DRAGON CAVALIER : exercice clef pour contrecarrer les menaces chimiques

Par Édouard Dufour, Journal Adsum

L’escadron D de la troupe 60 du 12e Régiment blindé du Canada (12 RBC) s’est préparé à répondre à toutes menaces chimiques, biologiques, radioactives et nucléaires (CBRN) en vue à de sa participation à l’exercice MAPLE RESOLVE 18. Cette préparation a pris la forme de l’exercice dynamique DRAGON CAVALIER, du 19 au 30 mars, à la Base Valcartier.
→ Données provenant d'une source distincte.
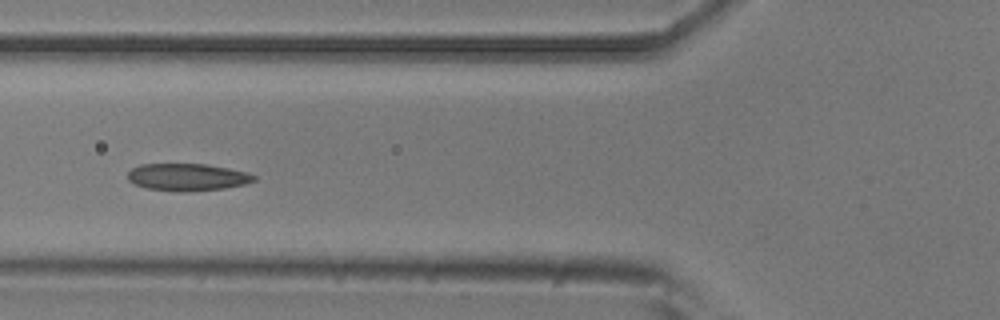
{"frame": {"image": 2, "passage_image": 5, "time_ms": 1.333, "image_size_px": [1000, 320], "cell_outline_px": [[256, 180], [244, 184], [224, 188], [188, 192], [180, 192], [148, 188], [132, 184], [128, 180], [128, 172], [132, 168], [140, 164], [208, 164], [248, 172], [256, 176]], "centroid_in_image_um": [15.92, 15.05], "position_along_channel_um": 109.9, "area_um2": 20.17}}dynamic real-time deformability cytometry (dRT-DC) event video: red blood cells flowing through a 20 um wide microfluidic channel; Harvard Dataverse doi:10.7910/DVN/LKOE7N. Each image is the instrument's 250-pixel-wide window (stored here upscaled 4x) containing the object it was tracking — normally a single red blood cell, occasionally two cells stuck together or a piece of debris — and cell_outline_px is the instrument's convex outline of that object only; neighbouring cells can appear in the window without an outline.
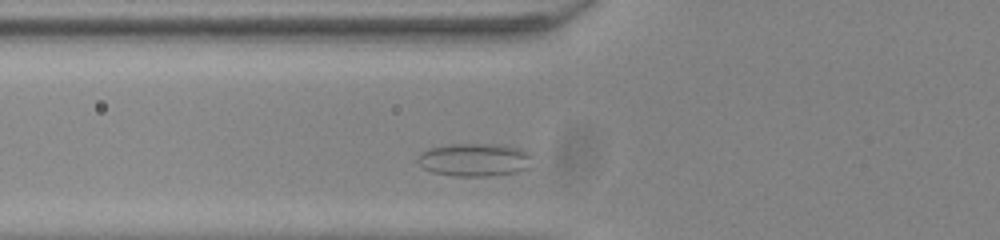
{"species": "common noctule bat (a hibernating species)", "species_latin": "Nyctalus noctula", "temperature_condition": "room temperature", "stored_images_in_passage": 29, "camera_frame_rate_fps": 3000, "um_per_image_px": 0.085, "animal": {"sex": "male", "body_mass_g": 20.0, "forearm_length_mm": 53.3}, "frame": {"image": 1, "passage_image": 3, "time_ms": 0.667, "image_size_px": [1000, 240], "cell_outline_px": [[532, 156], [528, 168], [516, 172], [492, 176], [456, 176], [432, 172], [424, 168], [416, 160], [420, 152], [428, 148], [448, 144], [504, 144], [520, 148], [528, 152]], "centroid_in_image_um": [40.33, 13.57], "position_along_channel_um": 85.5, "area_um2": 22.31}}
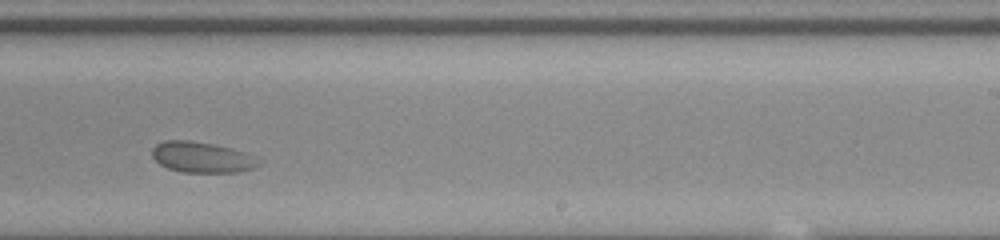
{"frame": {"image": 2, "passage_image": 18, "time_ms": 5.667, "image_size_px": [1000, 240], "cell_outline_px": [[260, 164], [252, 168], [240, 172], [184, 172], [168, 168], [160, 164], [152, 156], [152, 148], [156, 144], [164, 140], [188, 140], [212, 144], [228, 148], [240, 152], [260, 160]], "centroid_in_image_um": [17.1, 13.37], "position_along_channel_um": 271.9, "area_um2": 18.67}}
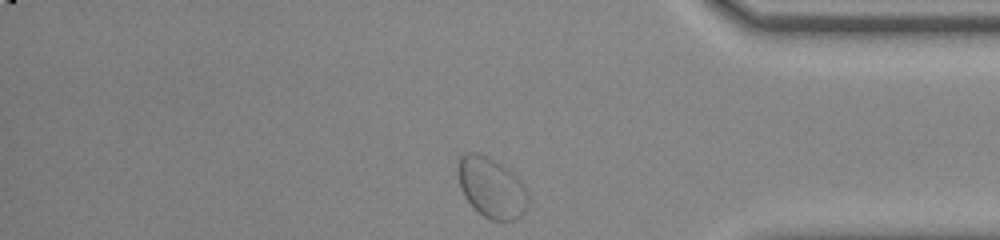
{"frame": {"image": 3, "passage_image": 29, "time_ms": 9.333, "image_size_px": [1000, 240], "cell_outline_px": [[528, 204], [524, 212], [516, 220], [488, 220], [464, 196], [460, 188], [456, 172], [456, 168], [460, 156], [464, 152], [476, 152], [508, 168], [520, 180], [528, 192]], "centroid_in_image_um": [41.76, 15.94], "position_along_channel_um": 393.4, "area_um2": 24.68}, "authors_computed_cell_mechanics": {"area_um2": 19.4786, "velocity_mm_per_s": 3.7336, "shape_relaxation_time_tau1_ms": null, "shape_relaxation_time_tau2_ms": 0.7282, "deformation_change_tau1": null, "deformation_change_tau2": 0.0366}}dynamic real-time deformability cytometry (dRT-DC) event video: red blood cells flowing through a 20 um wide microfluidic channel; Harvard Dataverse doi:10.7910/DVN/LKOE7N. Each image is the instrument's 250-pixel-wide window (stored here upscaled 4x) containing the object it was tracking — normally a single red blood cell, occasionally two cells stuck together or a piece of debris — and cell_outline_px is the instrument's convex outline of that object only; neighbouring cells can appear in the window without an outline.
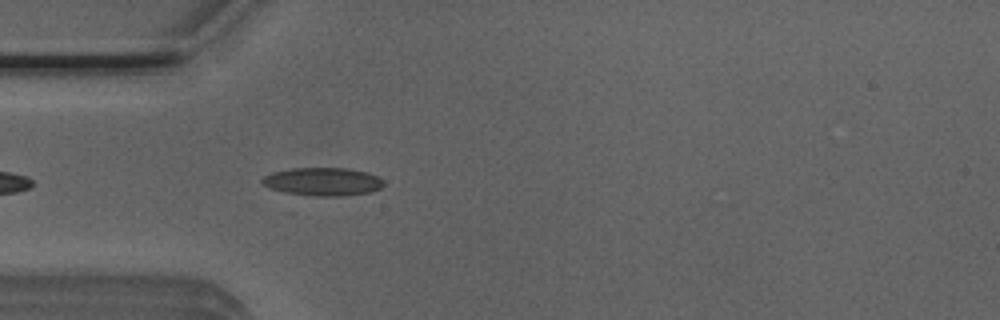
{"species": "Egyptian fruit bat (a non-hibernating species)", "species_latin": "Rousettus aegyptiacus", "temperature_condition": "room temperature", "stored_images_in_passage": 41, "camera_frame_rate_fps": 3000, "um_per_image_px": 0.085, "animal": {"sex": "male"}, "frame": {"image": 1, "passage_image": 4, "time_ms": 1.0, "image_size_px": [1000, 320], "cell_outline_px": [[384, 184], [380, 188], [372, 192], [344, 196], [312, 196], [284, 192], [260, 184], [260, 180], [264, 176], [272, 172], [292, 168], [348, 168], [368, 172], [384, 180]], "centroid_in_image_um": [27.44, 15.44], "position_along_channel_um": 57.6, "area_um2": 20.11}}
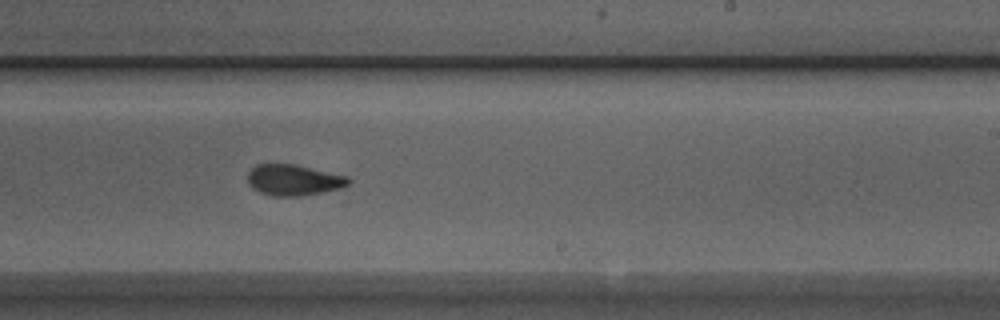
{"frame": {"image": 2, "passage_image": 20, "time_ms": 6.333, "image_size_px": [1000, 320], "cell_outline_px": [[352, 180], [348, 184], [340, 188], [300, 196], [272, 196], [260, 192], [252, 188], [248, 184], [248, 172], [256, 164], [296, 164], [348, 176]], "centroid_in_image_um": [24.95, 15.29], "position_along_channel_um": 264.1, "area_um2": 18.21}}
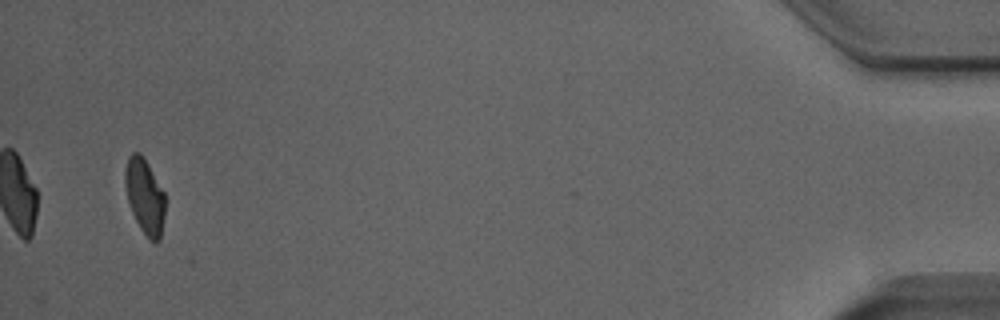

Les sections qui ont participé à cet exercice de reconnaissance rapprochée ont toutes obtenu leur certification de niveau 3. Le poste de commandement de la troupe 60 a aussi vu tester ses aptitudes communicationnelles. DRAGON CAVALIER visait principalement à instruire, à former et à employer une troupe à travers une progression de tâches réalistes dans l’éventualité de menaces CBRN.

La reconnaissance, l’échantillonnage de fortune, la décontamination et le soutien à l’exploitation d’un site étaient au cœur de cette simulation. Le poste de commandement (PC) de troupe s'est aussi exercé à la gestion sécuritaire des tâches à l’intérieur d’une zone contaminée et au passage de l’information vers les PC supérieurs.

L’entraînement se déroulait en trois phases distinctes. La première en était une d’entraînement individuel et théorique, d’une durée de trois jours. Lors de cette période, les participants ont effectué une révision des normes individuelles d’aptitudes au combat (NIAC), de niveau 1 à 3. Les leçons théoriques étaient alors orientées vers une introduction au nouveau matériel de simulation, aux équipements opérationnels et à leur manipulation.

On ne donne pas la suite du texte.